I felt my palms begin to dig painfully into the gilded sides of the picture frame as the memories washed over me. With a cry, I hurled the picture against the wall. The frame shattered and the picture landed face-down. Good, I thought. I never wanted to see those smug faces again. They had ruined everything.
"Bloody Americans," I muttered. Everything I had worked for, everything I had believed in, everything I had loved was gone. And where were those "liberators" now that the world they had liberated was crumbling? They were sitting at home, safe and snug in their beds, greeted as heroes and proud of what they had done, while I was left to salvage what I could of my life in England. England! I couldn't even go home – I would be hanged like all the others.
Something under the sofa caught my eye. I bent down and picked it up, angry tears threatening to spill over as I examined it.

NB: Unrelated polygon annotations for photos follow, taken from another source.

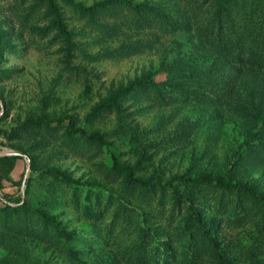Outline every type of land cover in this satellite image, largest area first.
I'll return each mask as SVG.
<instances>
[{"label":"rangeland","instance_id":"1","mask_svg":"<svg viewBox=\"0 0 264 264\" xmlns=\"http://www.w3.org/2000/svg\"><path fill=\"white\" fill-rule=\"evenodd\" d=\"M162 262L264 264V0H0V264Z\"/></svg>","mask_w":264,"mask_h":264},{"label":"trees","instance_id":"2","mask_svg":"<svg viewBox=\"0 0 264 264\" xmlns=\"http://www.w3.org/2000/svg\"><path fill=\"white\" fill-rule=\"evenodd\" d=\"M234 52V57L235 58H239L241 57L242 53H243V49L239 46H237V48H235V50H233ZM251 58H253L255 61H257L258 63H261L262 57L257 54L256 52H254L253 54L250 55ZM258 57V58H256ZM263 61V60H262ZM77 133H80L84 136H88L87 132L83 129H77L76 130ZM12 158L15 157H11V156H6L4 157V159L6 160H10ZM181 181H183L184 183H199V184H207V185H211L212 187H216L219 188L220 190L225 191H232V190H248V188L244 185L241 184H234L233 182H225L223 180L220 179H214L211 177H201V178H181ZM132 183H136V184H140V185H145L144 181L137 179V180H132ZM166 187H168L167 185H165ZM3 203L5 204V211L9 212V213H19V210L23 209V205H18V204H12V202L8 201V200H4L3 199ZM152 256V255H151ZM162 264H165L164 262H162Z\"/></svg>","mask_w":264,"mask_h":264}]
</instances>
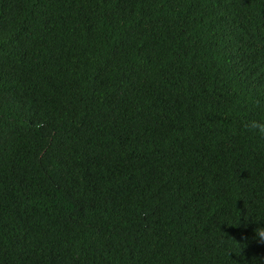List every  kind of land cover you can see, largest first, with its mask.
Wrapping results in <instances>:
<instances>
[{"label":"trees","instance_id":"trees-1","mask_svg":"<svg viewBox=\"0 0 264 264\" xmlns=\"http://www.w3.org/2000/svg\"><path fill=\"white\" fill-rule=\"evenodd\" d=\"M252 119L264 0H0V264H264Z\"/></svg>","mask_w":264,"mask_h":264},{"label":"clouds","instance_id":"clouds-1","mask_svg":"<svg viewBox=\"0 0 264 264\" xmlns=\"http://www.w3.org/2000/svg\"><path fill=\"white\" fill-rule=\"evenodd\" d=\"M244 128L247 132L264 138V120H258V119L249 120L244 124ZM257 224L259 225L260 222ZM256 235L258 238L264 239V226L257 227Z\"/></svg>","mask_w":264,"mask_h":264}]
</instances>
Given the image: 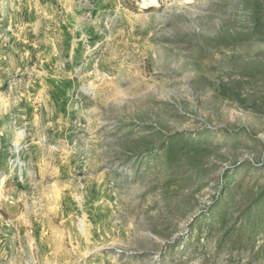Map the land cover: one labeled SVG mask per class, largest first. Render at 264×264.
Instances as JSON below:
<instances>
[{
    "label": "rangeland",
    "instance_id": "obj_1",
    "mask_svg": "<svg viewBox=\"0 0 264 264\" xmlns=\"http://www.w3.org/2000/svg\"><path fill=\"white\" fill-rule=\"evenodd\" d=\"M263 186L264 0H0V264H245Z\"/></svg>",
    "mask_w": 264,
    "mask_h": 264
},
{
    "label": "trees",
    "instance_id": "obj_2",
    "mask_svg": "<svg viewBox=\"0 0 264 264\" xmlns=\"http://www.w3.org/2000/svg\"><path fill=\"white\" fill-rule=\"evenodd\" d=\"M217 208H219V206L215 207L214 209ZM219 214L220 222H222V225L226 224V222L228 221V214L224 207L219 211ZM237 219H240L242 226L237 233L230 232L227 234L232 235V238L229 241L230 245L232 247H235L237 244H242L243 241H247V244H249V242H253V246L248 251L249 256L245 260V264H264V186L260 190L259 195L251 202L250 206L246 208ZM247 222L249 224H252V227L249 237L244 239V232ZM199 226L200 225L198 223L192 224L190 235L195 229H198ZM258 235H260L259 237H261L262 235L263 243L259 246H256L259 240ZM226 237L227 236H224L219 240V246H223Z\"/></svg>",
    "mask_w": 264,
    "mask_h": 264
}]
</instances>
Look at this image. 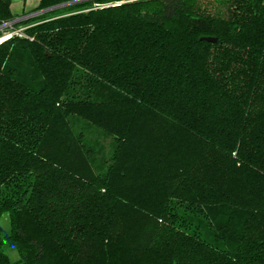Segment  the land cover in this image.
I'll return each instance as SVG.
<instances>
[{
  "label": "trees",
  "instance_id": "trees-1",
  "mask_svg": "<svg viewBox=\"0 0 264 264\" xmlns=\"http://www.w3.org/2000/svg\"><path fill=\"white\" fill-rule=\"evenodd\" d=\"M34 12L0 41V264H264V0L0 25Z\"/></svg>",
  "mask_w": 264,
  "mask_h": 264
},
{
  "label": "rangeland",
  "instance_id": "rangeland-1",
  "mask_svg": "<svg viewBox=\"0 0 264 264\" xmlns=\"http://www.w3.org/2000/svg\"><path fill=\"white\" fill-rule=\"evenodd\" d=\"M27 5V4H26ZM21 13V12H20ZM31 17V16H30ZM29 17V18H30ZM22 19H24V18H22ZM21 19V20H22ZM10 27V25H9V23H7V24H5L4 26H2V29H5V28H9ZM7 33L6 34H4V36H6L7 37ZM6 39V38H5ZM4 40V39H3ZM0 225H1V227L6 231V232H8L9 230H10V223H9V215H8V213L7 212H4V213H2V215L0 216ZM7 253H8V255H9V257H10V259L11 260H15L16 258H17V253H16V250H15V248L14 247H11V248H9L8 250H7Z\"/></svg>",
  "mask_w": 264,
  "mask_h": 264
},
{
  "label": "built area",
  "instance_id": "built-area-1",
  "mask_svg": "<svg viewBox=\"0 0 264 264\" xmlns=\"http://www.w3.org/2000/svg\"><path fill=\"white\" fill-rule=\"evenodd\" d=\"M39 12H40V11H39ZM39 12L30 13V14H28V15L21 16V17H18V18H15V19H12V20H10V21H7V22L2 23V24L0 25V29H2V26H4V25L7 24V23H9L10 27L8 28L7 31H5V32L0 36V41L3 40V39H5V38L10 37V36L13 35V34H19V35H20L26 26H22V25H21V26H19V27H14V24H15L17 21H20L22 18L29 17V16L34 15V14H37V13H39ZM6 33L8 34L7 37L4 36V34H6ZM2 38H3V39H2Z\"/></svg>",
  "mask_w": 264,
  "mask_h": 264
},
{
  "label": "crops",
  "instance_id": "crops-1",
  "mask_svg": "<svg viewBox=\"0 0 264 264\" xmlns=\"http://www.w3.org/2000/svg\"><path fill=\"white\" fill-rule=\"evenodd\" d=\"M38 1L39 0H11V8L15 13L25 12L33 8Z\"/></svg>",
  "mask_w": 264,
  "mask_h": 264
},
{
  "label": "water",
  "instance_id": "water-1",
  "mask_svg": "<svg viewBox=\"0 0 264 264\" xmlns=\"http://www.w3.org/2000/svg\"><path fill=\"white\" fill-rule=\"evenodd\" d=\"M62 5H64V4H60V5H57V6H53V7L49 8V9H53L55 7H59V6H62ZM201 39L208 40V41H214L215 40L212 37H202Z\"/></svg>",
  "mask_w": 264,
  "mask_h": 264
}]
</instances>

It was a gun; a gun that had passed from my own hands into the hands of a young man, a young soldier, who now lay in a makeshift grave somewhere in France. It was a gun that Christine had shown me as I sat with her in her apartment years ago. It had been damaged then – initials cared into to butt by a cheap American pocket knife – but had never once been fired. As I examined it now, I realized that the same could no longer be said.
I took a deep breath. What had I left to lose? The war was over and the Third Reich had fallen. I would be found sooner or later, and I would eventually be tried, convicted and killed. Would it be better to die before a crowd who jeered and scorned, or to die alone, as I had been all my life?
Slowly, ever so slowly, I closed my eyes and raised the gun to my temple. With trembling fingers, I pulled the trigger.